Table: Key Aspects of Nanoparticle Vaccines
Aspect Description Key Findings
Materials PLGA, LNPs LNPs enable efficient mRNA delivery with minimal toxicity (Kawai et al., 2025)
Size/Surface 20–200 nm; ligand functionalization Enhances APC and tumor targeting (Yao et al., 2024)
Stimuli-Responsive pH, enzymatic, temperature sensitivity Controlled antigen release boosts T-cell priming (Kawai et al., 2025; Yao et al., 2024)
Immune Response Antibody + T-cell activation Strong CD4+/CD8+ responses and neutralizing antibodies in vivo (Addetia et al., 2023; Ren et al., 2024)
Cancer Therapy Tumor antigen delivery CTL activation, tumor regression, TME reprogramming (Dong et al., 2024; Liu et al., 2024)
Challenges Scale-up, safety, immune clearance Batch variability, off-target toxicity (Shi et al., 2017)
Future Directions AI, modular design, combination therapy Broad protection and personalized immunization (Yang et al., 2024; Zheng et al., 2025)
Discussion
Nanoparticle vaccines demonstrate clear superiority over conventional platforms by enhancing antigen stability, targeted delivery, and immune activation.
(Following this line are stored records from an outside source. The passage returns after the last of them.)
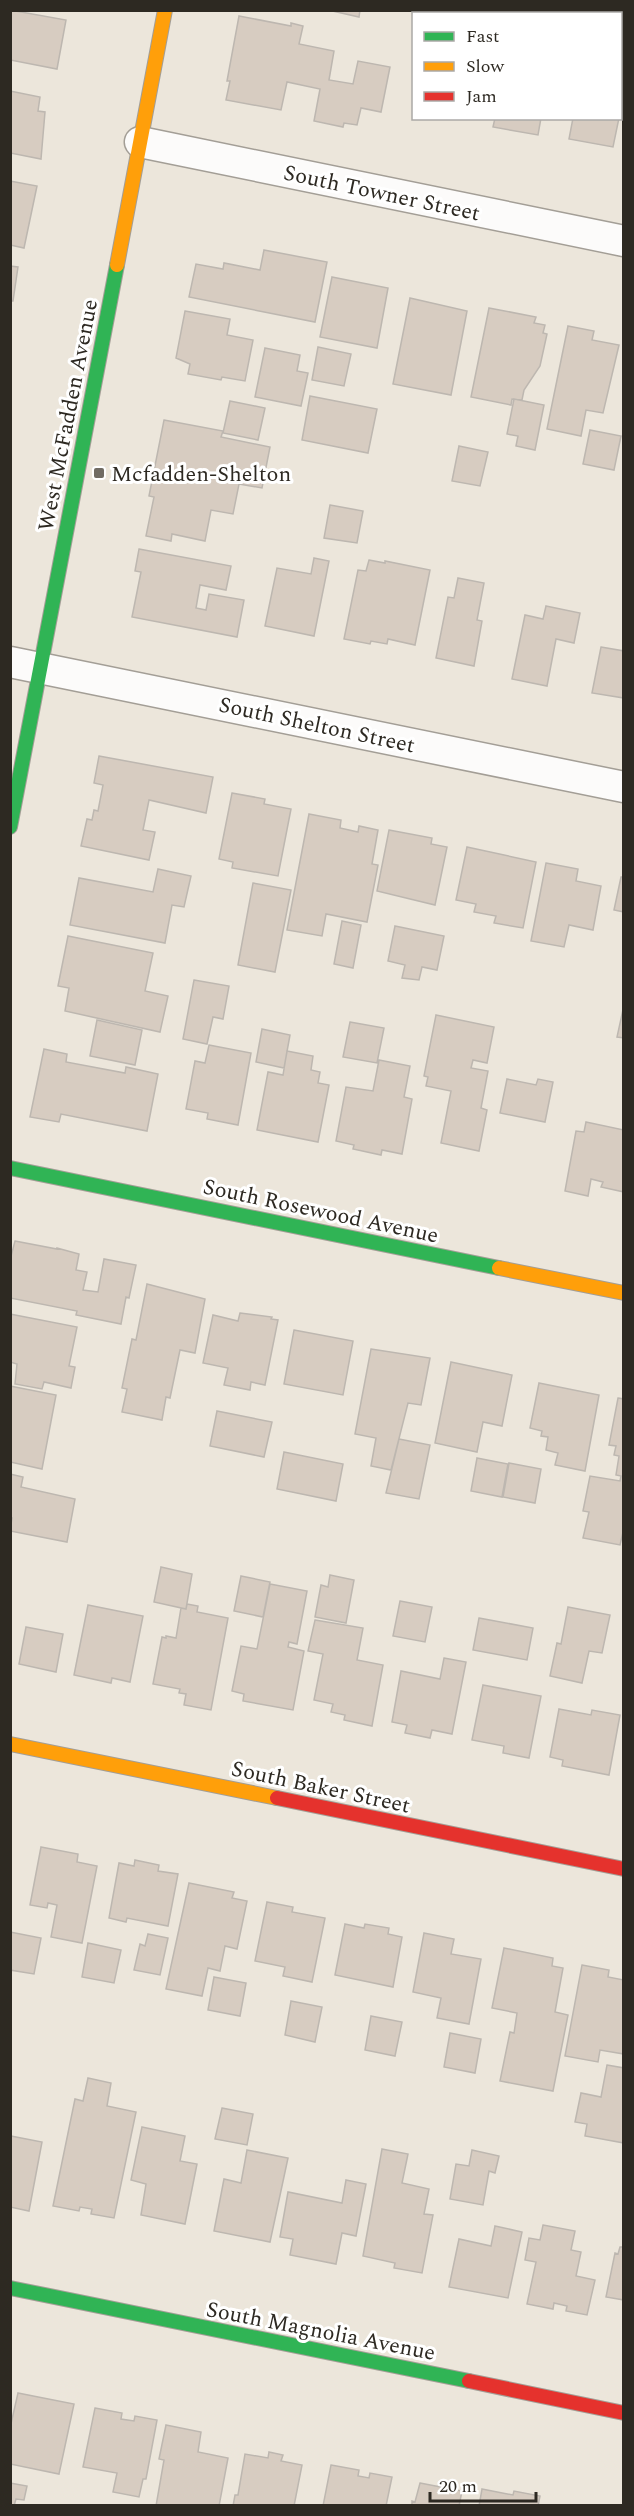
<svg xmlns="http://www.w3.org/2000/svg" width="634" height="2516" font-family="Spectral,serif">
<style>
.building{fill:#d7ccc1;stroke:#bdb7b0;stroke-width:1.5}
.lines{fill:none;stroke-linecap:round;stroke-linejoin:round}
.street-casing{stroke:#a39e96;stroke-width:33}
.fast-casing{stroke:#a39e96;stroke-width:16}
.slow-casing{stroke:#a39e96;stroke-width:16}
.jam-casing{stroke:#a39e96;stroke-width:16}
.street{stroke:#fcfbfa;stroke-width:30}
.fast{stroke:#30b455;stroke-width:14}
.slow{stroke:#ff9f0a;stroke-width:14}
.jam{stroke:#e5322d;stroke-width:14}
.poi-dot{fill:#706b63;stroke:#fff;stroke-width:2}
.labels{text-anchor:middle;stroke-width:6;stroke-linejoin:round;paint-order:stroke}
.street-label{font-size:22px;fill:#2d2922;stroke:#fff}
.poi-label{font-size:22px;fill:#2d2922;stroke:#fff;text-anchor:start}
</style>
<rect width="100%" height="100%" fill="#ece6db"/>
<!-- building -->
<path class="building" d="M10,10L66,20L57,69L10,60Z
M328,10H360L359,17Z
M496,10H528V14H496Z
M574,10H606V14H573Z
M239,16L291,26V23L303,26L299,44L334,51L329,80L353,84L358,61L390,67L381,112L361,108L357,125L344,123L343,127L314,121L320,89L287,82L281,110L226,100L230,81H227Z
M10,91L40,97L38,111L45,112L41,159L10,153Z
M495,118H541L538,135L493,127Z
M573,118H619L613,147L569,139Z
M10,181L37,186L24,248L10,245Z
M264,250L327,262L315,322L189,297L196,264L223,269L224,263L260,270Z
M10,266L18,267L13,301H10Z
M332,277L388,288L377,348L320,337Z
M410,298L467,311L451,395L393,384Z
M489,308L536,317L534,323L545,325L543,333L547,334L540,366L524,390L522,400L512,399L511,405L471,397Z
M185,311L230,319L227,335L253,340L245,381L222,377L221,380L188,374L190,364L176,358Z
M568,326L594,331L592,340L619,345L603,413L586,410L581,436L547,429Z
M318,347L351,354L344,386L312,380Z
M265,348L300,355L297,371L308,373L301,406L255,397Z
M310,396L377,409L368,453L302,440Z
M514,399L544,405L535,450L516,446L518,436L507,434Z
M230,401L265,408L258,440L223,433Z
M164,420L223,431L221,437L270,447L262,488L239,484L233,514L211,510L205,541L172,534L171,541L146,536L154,497L149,496Z
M590,430L621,436L614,470L583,464Z
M459,446L488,452L480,486L452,481Z
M330,505L363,511L357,543L324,538Z
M139,549L231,566L226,590L200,585L196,608L206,610L209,594L244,600L237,637L132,617L141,572L135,571Z
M314,558L329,561L314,636L265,626L277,568L311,574Z
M369,560L385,563V561L430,570L415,645L388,639L387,644L371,641L370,644L344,639L358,570L366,571Z
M458,578L484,583L477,620L482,621L474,666L436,658L448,597L454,598Z
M546,606L580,613L574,643L556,639L547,686L512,679L525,615L543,619Z
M601,647L624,651V698L592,693Z
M99,756L213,777L206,813L149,800L143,830L155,832L149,860L81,846L87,819L92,820L94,810L98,811L103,785L94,783Z
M232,793L265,799L264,804L291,809L278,876L232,868L233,862L219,859Z
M309,814L341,820L340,828L358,832L359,826L378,830L372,864L378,865L367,922L326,914L322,936L287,930Z
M389,830L432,838L431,844L447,847L435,905L377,891Z
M467,847L536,862L523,928L494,923L496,916L474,912L476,904L456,900Z
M546,863L578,869L576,881L601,886L593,930L569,925L564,947L531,941Z
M158,869L191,876L184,907L172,905L165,943L70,925L79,878L153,892Z
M621,877H624V912L614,910Z
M253,883L291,890L275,972L238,965Z
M342,921L361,925L353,968L334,964Z
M395,926L444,936L437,970L422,967L419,980L402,978L405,965L388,961Z
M68,936L153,953L145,991L168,996L160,1032L65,1011L69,988L58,986Z
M194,980L229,986L223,1019L213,1017L207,1044L183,1039Z
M624,1005V1038L617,1037Z
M436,1015L494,1027L487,1063L473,1060L471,1068L488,1071L481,1108L487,1110L479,1151L441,1143L451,1091L426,1086L428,1077L424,1076Z
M97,1020L142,1030L135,1065L90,1056Z
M350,1022L384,1028L377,1063L343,1057Z
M262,1029L290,1035L284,1068L256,1062Z
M209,1045L251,1053L238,1125L207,1119L208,1113L186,1109L195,1061L205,1063Z
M44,1049L67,1054L66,1062L125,1073L126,1067L158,1074L147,1131L61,1114L59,1122L30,1117Z
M287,1051L313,1056L311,1070L320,1072L318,1083L329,1085L318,1142L257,1130L268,1072L283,1075Z
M379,1060L410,1066L404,1097L412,1099L402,1154L382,1150L381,1155L353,1149L354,1145L336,1141L346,1087L373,1091Z
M507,1079L536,1085L538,1079L553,1082L545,1122L500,1113Z
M586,1122L624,1130V1192L601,1187L603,1182L591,1179L588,1196L565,1191L576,1131L584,1132Z
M15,1241L57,1249V1248L79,1254L76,1270L87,1272L83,1290L98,1292L104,1259L136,1265L129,1298L126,1297L121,1324L76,1315L77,1311L10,1298V1260Z
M147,1284L205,1299L195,1353L180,1350L170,1398L166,1397L162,1420L122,1412L127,1389L122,1388L132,1339L136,1340Z
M240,1313L272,1317L271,1319L278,1320L265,1385L251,1382L250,1390L224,1385L228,1368L203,1363L213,1315L238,1321Z
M10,1314L77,1327L69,1366L75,1367L71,1388L44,1382L42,1389L15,1384L17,1364L10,1362Z
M294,1330L353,1341L343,1395L284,1384Z
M371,1349L430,1358L421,1405L408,1403L391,1470L371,1466L376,1438L355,1434Z
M451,1362L512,1375L502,1426L483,1422L477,1452L435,1443Z
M539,1383L599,1395L585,1471L555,1465L558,1453L546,1450L548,1437L541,1436L542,1431L530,1428Z
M10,1386L56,1395L42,1469L10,1462Z
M618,1398L624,1399V1528L620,1545L583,1538L589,1512L583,1511L590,1476L620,1481L621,1476L616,1475L619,1456L614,1455L616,1446L609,1445Z
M217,1411L272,1422L264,1457L210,1446Z
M399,1439L430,1445L419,1499L386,1493Z
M284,1452L343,1464L336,1501L277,1489Z
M477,1458L508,1464L502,1497L471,1491Z
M509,1463L541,1469L535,1503L503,1497Z
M10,1474L23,1477L21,1487L75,1499L67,1542L10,1531L12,1518H10Z
M161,1567L192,1574L186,1609L154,1602Z
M330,1575L354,1580L346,1623L315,1617L321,1585L328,1587Z
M241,1576L270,1582L263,1617L234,1611Z
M270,1584L307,1591L297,1644L289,1642L288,1647L304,1651L293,1710L243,1701L244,1694L232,1691L241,1646L257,1649Z
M400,1601L432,1607L425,1642L393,1636Z
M187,1604L198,1606L197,1612L228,1618L211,1710L184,1705L186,1694L179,1693L180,1689L153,1684L162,1637L166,1638V1636L176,1638L181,1608L186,1609Z
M88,1605L143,1616L130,1682L112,1678L111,1683L74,1675Z
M568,1607L610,1615L602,1653L589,1651L582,1683L550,1676L557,1643L561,1644Z
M479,1618L533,1628L527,1660L473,1650Z
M315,1620L363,1628L357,1660L383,1665L372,1726L344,1720L345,1715L331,1712L333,1704L314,1700L323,1654L308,1651Z
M26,1627L63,1634L56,1672L19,1664Z
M444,1658L466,1662L452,1734L432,1730L430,1738L405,1733L407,1725L392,1722L401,1671L440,1679Z
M483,1685L541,1696L529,1758L503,1753L504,1746L472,1740Z
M559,1709L591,1715L592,1710L620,1715L609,1775L562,1766L563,1760L550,1757Z
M41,1847L78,1854L77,1862L97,1866L82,1943L51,1937L57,1905L48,1903L47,1908L30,1905Z
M135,1860L159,1865L158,1871L178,1874L168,1926L127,1918L126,1922L109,1918L119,1863L134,1866Z
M189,1883L234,1892L232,1898L247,1901L237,1949L225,1946L220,1971L208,1968L202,1996L166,1989Z
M267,1902L293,1907L292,1912L325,1918L312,1982L283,1976L285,1967L255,1961Z
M345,1924L364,1928L365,1924L389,1928L388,1934L402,1937L393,1987L335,1975Z
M10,1932L41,1938L34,1974L10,1970Z
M424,1933L454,1939L451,1954L481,1959L469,2024L437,2018L441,1998L413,1992Z
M148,1934L168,1938L160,1975L134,1970L140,1944L145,1946Z
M88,1943L121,1950L114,1983L82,1977Z
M504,1948L553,1958L552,1966L563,1968L555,2012L568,2015L553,2091L500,2081L510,2032L514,2033L517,2013L492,2008Z
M582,1965L609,1970L608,1977L624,1980V2054L600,2050L598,2062L565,2056Z
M214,1977L246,1983L240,2016L208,2010Z
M291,2001L322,2007L315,2042L285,2035Z
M371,2016L402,2022L395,2056L365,2050Z
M450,2033L481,2039L475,2073L444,2067Z
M607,2065L624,2068V2143L585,2136L587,2124L575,2122L581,2093L601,2097Z
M88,2078L111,2083L107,2106L136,2112L114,2218L91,2214L92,2209L80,2207L79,2211L53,2206L75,2099L83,2101Z
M222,2108L253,2114L247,2145L215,2139Z
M142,2127L185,2136L180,2161L197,2164L185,2224L141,2215L146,2184L131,2180Z
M11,2136L42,2142L29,2211L10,2207Z
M382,2149L408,2154L402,2183L429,2189L424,2214L433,2215L422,2273L394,2268L395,2263L363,2256Z
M247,2150L288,2158L270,2242L214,2231L224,2179L241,2183Z
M472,2150L499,2156L495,2173L489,2171L483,2205L450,2199L456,2164L469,2166Z
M346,2180L366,2184L356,2236L342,2233L336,2264L290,2255L293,2239L280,2237L288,2192L342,2203Z
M543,2225L575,2231L571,2250L581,2252L576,2276L595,2280L587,2315L566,2311L567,2306L554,2303L553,2309L527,2304L536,2262L525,2260L529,2238L540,2240Z
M495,2226L522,2232L508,2298L449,2287L459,2239L491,2246Z
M620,2247H624V2300L606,2297L615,2253L618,2254Z
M18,2393L74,2404L59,2474L10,2464V2428Z
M95,2408L122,2413L121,2419L134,2421L135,2416L157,2420L146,2479H143L139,2497L113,2492L117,2473L83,2467Z
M166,2425L201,2432L198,2452L228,2458L219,2506H156L164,2460L159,2459Z
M269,2452L283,2455L281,2461L302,2465L294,2506H233L235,2495H238L245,2454L268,2458Z
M331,2465L359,2470L358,2476L369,2478L370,2473L392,2477L386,2506H323Z
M10,2483L27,2486L24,2500L16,2499L14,2506H10Z
M420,2483L462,2491L459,2506H412V2501L415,2502Z
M482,2489L513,2495L514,2491L540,2496L538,2506H479Z"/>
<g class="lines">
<!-- street casing -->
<g class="street-casing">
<path id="street" d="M140,142L624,241
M10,662L624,787"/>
</g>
<!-- fast casing -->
<g class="fast-casing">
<path id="fast" d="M10,827L117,265
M10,1168L499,1268
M10,2288L469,2381"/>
</g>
<!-- slow casing -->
<g class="slow-casing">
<path id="slow" d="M117,265L165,10
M499,1268L624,1293
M10,1744L277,1798"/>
</g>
<!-- jam casing -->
<g class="jam-casing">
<path id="jam" d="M277,1798L624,1869
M469,2381L624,2413"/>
</g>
<!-- street -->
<use href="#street" class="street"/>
<!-- fast -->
<use href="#fast" class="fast"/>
<!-- slow -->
<use href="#slow" class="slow"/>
<!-- jam -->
<use href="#jam" class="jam"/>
</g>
<!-- markers -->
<rect class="poi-dot" x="93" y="467" width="12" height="12" rx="3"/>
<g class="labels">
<!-- street labels -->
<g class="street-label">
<text transform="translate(382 192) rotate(12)" y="8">South Towner Street</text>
<text transform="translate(67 415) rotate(-79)" y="8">West McFadden Avenue</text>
<text transform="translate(317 724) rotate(12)" y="8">South Shelton Street</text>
<text transform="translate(321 1210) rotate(12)" y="8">South Rosewood Avenue</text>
<text transform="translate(321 1786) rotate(12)" y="8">South Baker Street</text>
<text transform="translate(321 2330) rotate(11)" y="8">South Magnolia Avenue</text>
</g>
<!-- poi labels -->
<g class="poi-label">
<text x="111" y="481">Mcfadden-Shelton</text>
</g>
</g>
<!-- border -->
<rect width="634" height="2516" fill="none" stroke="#2d2922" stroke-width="24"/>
<!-- legend -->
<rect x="412" y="12" width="210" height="108" fill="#ffffff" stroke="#aba9a7" stroke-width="1.5"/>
<rect x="424" y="32" width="30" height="9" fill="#30b455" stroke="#aba9a7" stroke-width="1.5"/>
<text x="466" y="42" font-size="18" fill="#2d2922">Fast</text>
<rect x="424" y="62" width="30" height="9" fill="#ff9f0a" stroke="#aba9a7" stroke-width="1.5"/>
<text x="466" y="72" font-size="18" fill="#2d2922">Slow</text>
<rect x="424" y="92" width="30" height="9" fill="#e5322d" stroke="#aba9a7" stroke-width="1.5"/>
<text x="466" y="102" font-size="18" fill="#2d2922">Jam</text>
<!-- scale -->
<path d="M430 2492v9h106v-9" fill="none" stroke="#2d2922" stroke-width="3"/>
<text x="439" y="2492" font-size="18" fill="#2d2922" stroke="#ffffff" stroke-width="4.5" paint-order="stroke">20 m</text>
</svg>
In vivo studies confirm their ability to induce durable humoral and cellular responses against infectious diseases (Addetia et al., 2023; Ren et al., 2024) and potent antitumor immunity (Dong et al., 2024; Liu et al., 2024).
The modular design of nanoparticles enables stimuli-responsive control and multivalent presentation, enhancing efficacy while reducing systemic toxicity (Kawai et al., 2025; Yao et al., 2024). Despite these advances, challenges in scalable manufacturing, biological clearance, and long-term safety hinder clinical translation (Shi et al., 2017).
Future progress depends on AI-assisted design, self-assembling systems, and synergistic use with checkpoint inhibitors or gene therapy. These strategies may accelerate the adoption of nanoparticle vaccines as universal platforms for infectious disease prevention and cancer immunotherapy.
Conclusion: Nanoparticle vaccines are positioned as next-generation immunization tools, integrating nanotechnology with immunology to deliver robust, durable, and targeted immune responses. Their adaptability for both prophylactic and therapeutic use highlights their potential in shaping future vaccine strategies. Overcoming current challenges through precision design, scalable production, and combination therapies will be essential to realizing their full clinical impact.